Exercise requirements: First find the line with "right hip: (269, 366, -4)" in the entries below, then set down exactly every line through the line with "right elbow: (333, 157, 1)", that line included.

Pixel coordinate listings:
Segment Open
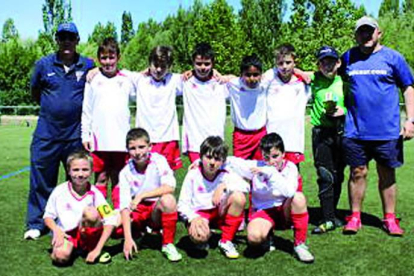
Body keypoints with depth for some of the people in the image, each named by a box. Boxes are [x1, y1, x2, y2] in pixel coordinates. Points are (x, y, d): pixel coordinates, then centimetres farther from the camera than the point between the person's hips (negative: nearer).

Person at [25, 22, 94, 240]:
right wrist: (50, 108, 10)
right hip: (46, 134, 0)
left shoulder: (88, 66, 1)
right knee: (41, 180, 5)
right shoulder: (44, 64, 2)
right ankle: (35, 224, 19)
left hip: (75, 135, 0)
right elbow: (35, 92, 16)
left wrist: (80, 109, 6)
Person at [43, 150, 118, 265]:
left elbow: (110, 221, -16)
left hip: (87, 233, 0)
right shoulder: (60, 191, -7)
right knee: (61, 257, -32)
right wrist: (56, 230, -19)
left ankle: (89, 247, -8)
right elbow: (48, 216, 3)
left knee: (91, 212, -30)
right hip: (66, 233, 0)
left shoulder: (94, 193, -11)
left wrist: (98, 249, -21)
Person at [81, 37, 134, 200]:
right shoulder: (93, 80, 6)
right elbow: (86, 110, 6)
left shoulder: (126, 80, 9)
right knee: (101, 178, 5)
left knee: (119, 180, 9)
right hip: (99, 139, -1)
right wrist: (85, 135, 2)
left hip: (121, 139, 1)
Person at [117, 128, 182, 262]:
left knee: (168, 199, -35)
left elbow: (170, 187, -28)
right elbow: (125, 205, -15)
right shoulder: (125, 172, -8)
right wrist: (128, 238, -24)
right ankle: (140, 231, 15)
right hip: (137, 212, 4)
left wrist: (142, 195, -31)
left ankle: (168, 244, -15)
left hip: (158, 212, -3)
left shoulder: (158, 160, -13)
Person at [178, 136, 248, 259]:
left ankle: (226, 241, -9)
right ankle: (202, 240, 8)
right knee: (199, 235, -37)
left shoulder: (225, 175, -6)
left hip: (220, 214, 3)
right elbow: (182, 204, -11)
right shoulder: (193, 175, -10)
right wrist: (193, 218, -29)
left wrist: (225, 186, -33)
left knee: (239, 197, -26)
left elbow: (245, 185, -21)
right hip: (198, 214, -2)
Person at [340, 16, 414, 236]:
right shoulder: (348, 58, 6)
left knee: (387, 175, 8)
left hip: (387, 131, -1)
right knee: (358, 173, 6)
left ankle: (390, 218, 20)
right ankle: (355, 217, 18)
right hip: (355, 130, 1)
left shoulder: (392, 57, 2)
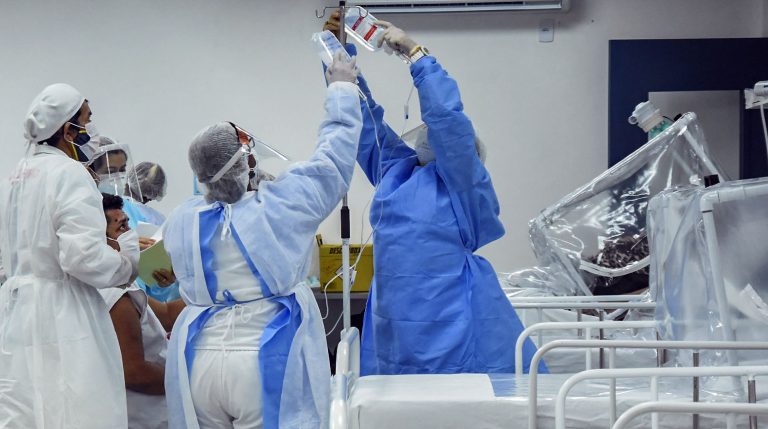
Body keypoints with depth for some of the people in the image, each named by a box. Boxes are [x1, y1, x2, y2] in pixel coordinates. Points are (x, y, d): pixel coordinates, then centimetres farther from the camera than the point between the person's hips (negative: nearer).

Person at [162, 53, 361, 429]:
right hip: (269, 366, -4)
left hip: (198, 366, 5)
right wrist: (341, 88, 15)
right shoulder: (279, 206, -10)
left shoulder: (179, 222, 4)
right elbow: (333, 157, 1)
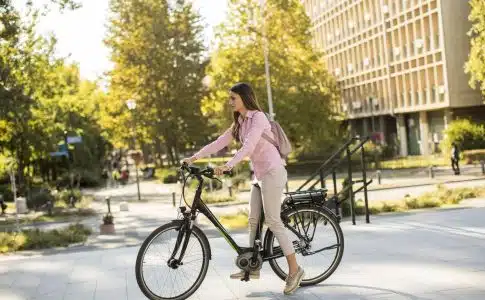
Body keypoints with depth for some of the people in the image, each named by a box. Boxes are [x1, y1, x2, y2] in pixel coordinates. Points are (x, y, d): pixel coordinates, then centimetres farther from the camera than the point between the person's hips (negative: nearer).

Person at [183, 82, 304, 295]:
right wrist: (194, 157, 3)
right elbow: (219, 143, 10)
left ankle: (294, 269, -5)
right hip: (260, 174, 9)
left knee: (273, 222, -10)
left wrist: (228, 166, -36)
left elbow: (248, 146, -26)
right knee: (253, 220, 8)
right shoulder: (240, 123, 13)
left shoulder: (258, 117, -13)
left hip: (272, 172, -9)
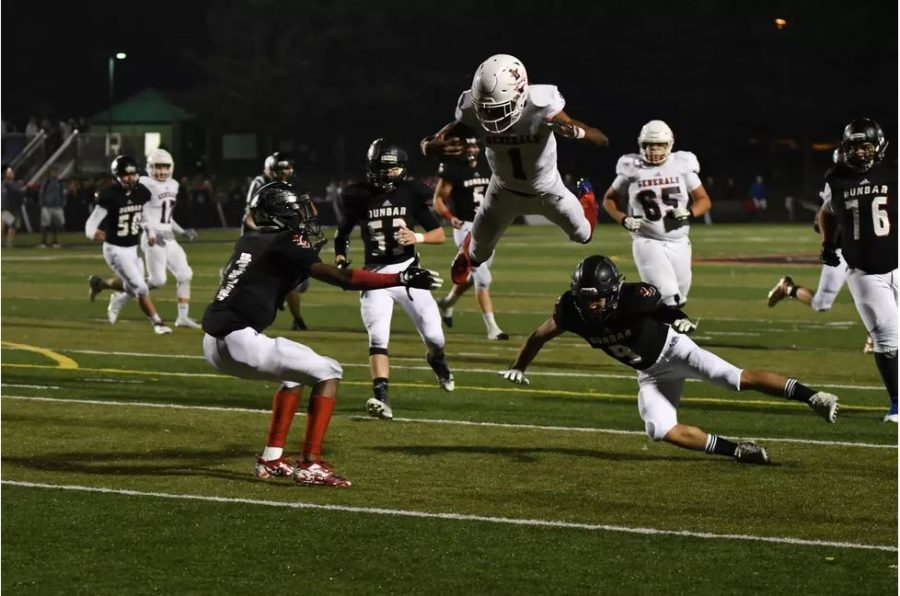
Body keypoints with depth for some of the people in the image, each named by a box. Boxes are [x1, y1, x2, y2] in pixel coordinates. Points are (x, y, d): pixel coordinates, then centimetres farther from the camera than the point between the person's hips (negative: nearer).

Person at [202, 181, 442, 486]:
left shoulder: (249, 240, 17)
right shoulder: (285, 244, -5)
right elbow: (342, 278, -11)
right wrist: (401, 279, -10)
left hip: (214, 342, 9)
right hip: (238, 341, -9)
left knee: (296, 372, 28)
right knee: (328, 373, 1)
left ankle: (272, 458, 25)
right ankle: (310, 464, -6)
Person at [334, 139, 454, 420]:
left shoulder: (412, 193, -3)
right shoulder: (359, 197, -4)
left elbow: (440, 235, 0)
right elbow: (342, 233, 15)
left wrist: (417, 237, -17)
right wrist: (340, 260, 4)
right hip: (376, 275, -1)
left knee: (434, 336, 5)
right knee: (378, 338, -17)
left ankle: (436, 358, 41)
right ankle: (381, 397, -23)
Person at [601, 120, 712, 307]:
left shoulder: (682, 166, 0)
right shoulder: (632, 169, -2)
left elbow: (704, 200, 5)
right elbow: (609, 199, 9)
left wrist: (689, 214, -16)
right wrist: (624, 220, -9)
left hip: (678, 242, 3)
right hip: (647, 241, -3)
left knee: (677, 299, 12)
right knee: (667, 296, -20)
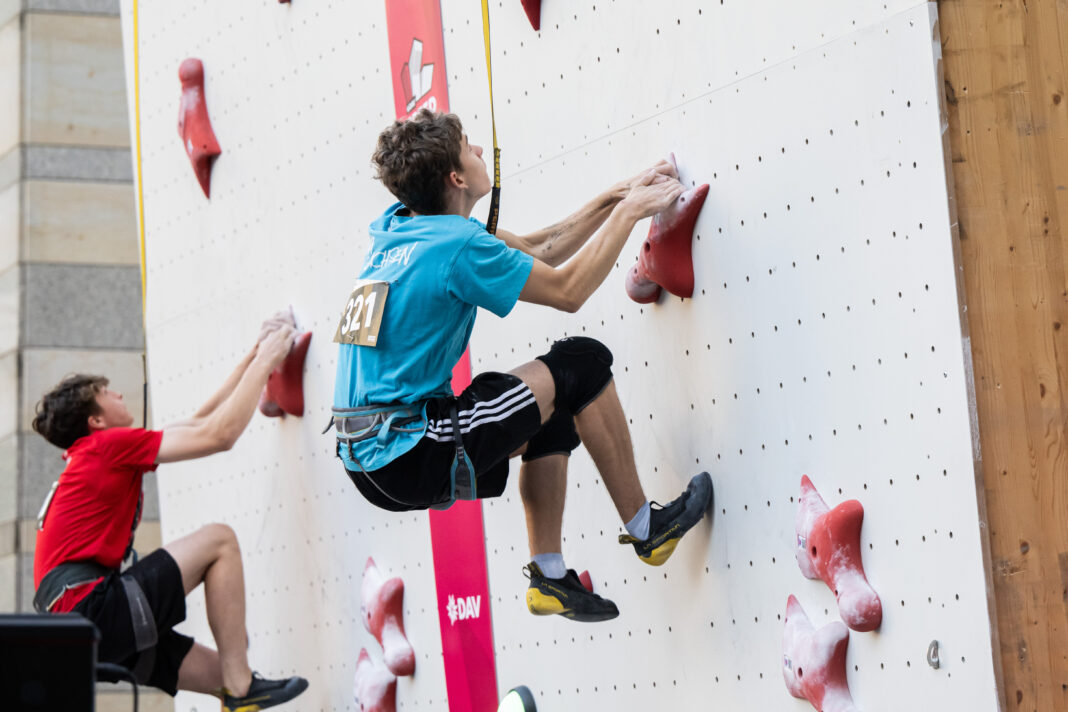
Segment Closed
Response below:
right hip: (269, 366, -4)
left hip: (198, 366, 5)
right wrist: (341, 88, 15)
right shoulder: (279, 206, -10)
left shoulder: (179, 222, 4)
right elbow: (333, 157, 1)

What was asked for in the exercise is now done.